De Wetenschappelijke Raad voor het Regeringsbeleid (WRR) is zeer kritisch over het bedrijfsbeleid van de overheid. In plaats van grote bedrijven fiscale voordelen te geven, moeten er duidelijke heffingen en normen komen die het gedrag van consumenten en concurrenten sturen. De WRR ziet weinig in zelfregulering en convenanten.

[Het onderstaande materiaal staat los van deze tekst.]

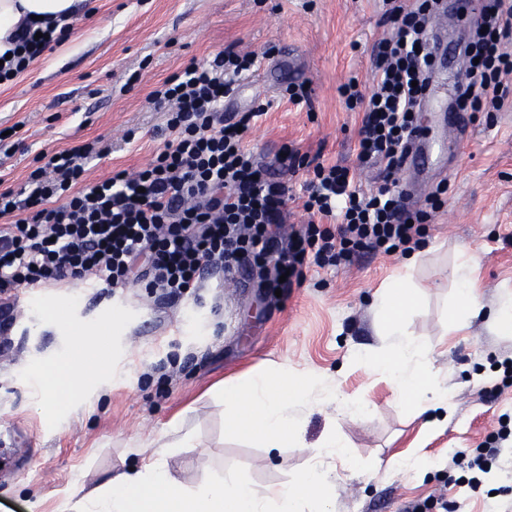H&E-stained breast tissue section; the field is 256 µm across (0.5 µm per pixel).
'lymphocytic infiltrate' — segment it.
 Masks as SVG:
<instances>
[{
	"label": "lymphocytic infiltrate",
	"mask_w": 512,
	"mask_h": 512,
	"mask_svg": "<svg viewBox=\"0 0 512 512\" xmlns=\"http://www.w3.org/2000/svg\"><path fill=\"white\" fill-rule=\"evenodd\" d=\"M384 4L391 30L376 45L371 91L360 90L354 77L339 88L349 108L364 114L357 166L313 164L288 151L290 167L313 168L300 198L309 220L296 238L277 231L288 215L287 185L269 178L245 145L266 104L224 119L225 99L257 57L221 50L190 61L152 92L171 139L136 172L85 184V165L98 154L87 144L59 151L31 171L26 193L0 188V292L81 280L112 293L139 281L170 304L198 295L206 276L233 281L253 265L299 280L306 268L346 264L367 251L415 249L427 213L405 209L399 175L434 62L426 29L436 3ZM478 25L466 48L469 80L458 105L497 111L512 97V54L503 49L512 41V0H483ZM54 40L52 28L38 32L29 25L9 37L12 56L0 65V82L27 70ZM367 163L377 168L380 184L365 193L358 177ZM336 216V229L320 228ZM509 440L512 429L501 427L476 448L453 454L449 473L467 474L468 487L477 489Z\"/></svg>",
	"instance_id": "obj_1"
}]
</instances>
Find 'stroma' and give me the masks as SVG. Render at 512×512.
Instances as JSON below:
<instances>
[{
	"label": "stroma",
	"mask_w": 512,
	"mask_h": 512,
	"mask_svg": "<svg viewBox=\"0 0 512 512\" xmlns=\"http://www.w3.org/2000/svg\"><path fill=\"white\" fill-rule=\"evenodd\" d=\"M90 16L12 81L0 85V130L16 128L20 144L0 153V181L18 189L42 156L87 142L106 155L86 165L93 184L145 165L169 139L164 112L148 101L152 90L190 59L235 47L268 59V78L241 82L235 109L268 104L247 144L271 177L301 196L305 169L290 170L281 153L292 147L343 166L357 162L362 115L348 110L340 86L355 76L370 85L375 47L390 30L382 0H86ZM458 0H441L429 40L464 48L474 28ZM140 82L127 86L133 72ZM310 89V102L279 96L291 75ZM134 139H124L125 131ZM425 135L444 146L418 184V205L447 185L425 224L411 285L419 300L406 314L408 332L428 336L439 379L448 388V423L426 431V415L402 404L381 374L359 368L355 353H378L379 292L403 273L404 255L365 252L349 264L306 269L302 281L274 291L258 268L237 285L207 280L201 299L158 306L144 288L97 297L93 284L69 282L19 290L13 323L0 342V512H28L32 494L53 508L63 490L94 489L136 461L172 419L191 438L167 458L171 475L187 487L202 478L239 471L257 486L286 484L309 465V448L329 430L347 445L332 461V512H406L437 500L460 512H512V447L501 453L492 484L470 490L448 481V458L477 447L512 417V382L498 361L512 357V336L498 335L487 316L462 329L447 328L456 307L448 275L463 247L479 254L480 300L493 307L512 290V100L498 112H471L466 130L432 109ZM111 323L104 339L108 369L86 391L61 399L48 422L38 411L31 373L66 353L72 325ZM269 365L317 377L338 399L369 405L360 419L338 414L335 402L301 408L305 448L268 457L258 442L224 428L226 380H247ZM438 459L424 478L395 464L410 448Z\"/></svg>",
	"instance_id": "obj_1"
}]
</instances>
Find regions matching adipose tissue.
I'll use <instances>...</instances> for the list:
<instances>
[{
    "mask_svg": "<svg viewBox=\"0 0 512 512\" xmlns=\"http://www.w3.org/2000/svg\"><path fill=\"white\" fill-rule=\"evenodd\" d=\"M79 2L0 0V52L5 51L6 39L18 25L34 16L65 25L76 15ZM478 263L477 252L469 249L452 271L457 286L453 327H465L484 311L475 278ZM416 299V291L403 279L379 296L380 329L390 344L383 353L360 358L359 363L390 377L404 405L421 412L444 409L448 390L436 382L430 343L404 328V318ZM107 331L104 324L74 326L73 351L41 366L39 408L43 417L56 413L61 394L82 391L95 382L97 372L89 363L99 357L101 339ZM312 392L308 381L282 367L258 372L244 382H225L227 427L238 436L260 440L271 451L287 442L303 447L296 408L308 403ZM343 446L338 435L327 434L313 448L308 468L286 485L259 489L229 472L224 478L206 479L188 488L168 470L170 442L159 441L154 447L138 449L137 465L106 479L80 499L63 493L56 512H330L329 471L324 461L342 458Z\"/></svg>",
    "mask_w": 512,
    "mask_h": 512,
    "instance_id": "adipose-tissue-1",
    "label": "adipose tissue"
}]
</instances>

Het ter beschikking stellen van grote sommen geld aan het bedrijfsleven om energietransitie te bevorderen en stikstofcrisis te bezweren, is volgens de WRR een ineffectieve manier om de beoogde (milieu)doelen te bereiken. De Raad stelt in het rapport Goede Zaken dat dit beleid te veel gericht is op gevestigde belangen die zich hebben verenigd in een sterke lobby. Sommige bedrijven worden volgens de denktank ‘uit de wind gehouden’ met fiscale regelingen en ‘meebewegend’ toezicht.
Vrijblijvend
Dit beleid, dat bepaald niet nieuw is, creëert volgens de WRR het gevaar dat bedrijven te weinig gebruikmaken van hun innovatieve vermogens. Grote investeringen worden het liefst zo lang mogelijk uitgesteld, ziet het adviesorgaan. Zelfregulering en vrijwillige afspraken (convenanten) werken niet goed: ze zijn te vrijblijvend en te veel beïnvloed door grote spelers. Dat de overheid toch vaak voor de route van financiële steun en fiscale sturing kiest komt, aldus de WRR, omdat dit de weg van de minste weerstand is.
Gevestigde belangen
‘In het politieke debat is er veel aandacht voor de gevestigde ondernemingen die bij beprijzing door hogere kosten worden geraakt’, schrijft de WRR. ‘Minder aandacht is er voor ondernemingen die juist baat hebben bij deze beprijzingsmaatregelen. Ondernemers die bijvoorbeeld voedingsmiddelen produceren met weinig suiker, hebben in principe baat bij een suikertaks.’
Belasten
De WRR meent dat het belasten van schadelijke producten beter werkt dan het subsidiëren van milieuvriendelijke alternatieven. De vervuiler heeft een financiële reden om de vervuiling terug te dringen, consumenten zoeken duurzamere (want goedkopere) alternatieven en de aanbieders daarvan krijgen een stimulans om meer te produceren. Volgens de raad blijkt bovendien dat subsidiëring vooral de grote, gevestigde partijen bevoordeelt — nog los van het nadeel dat het de overheid geld kost.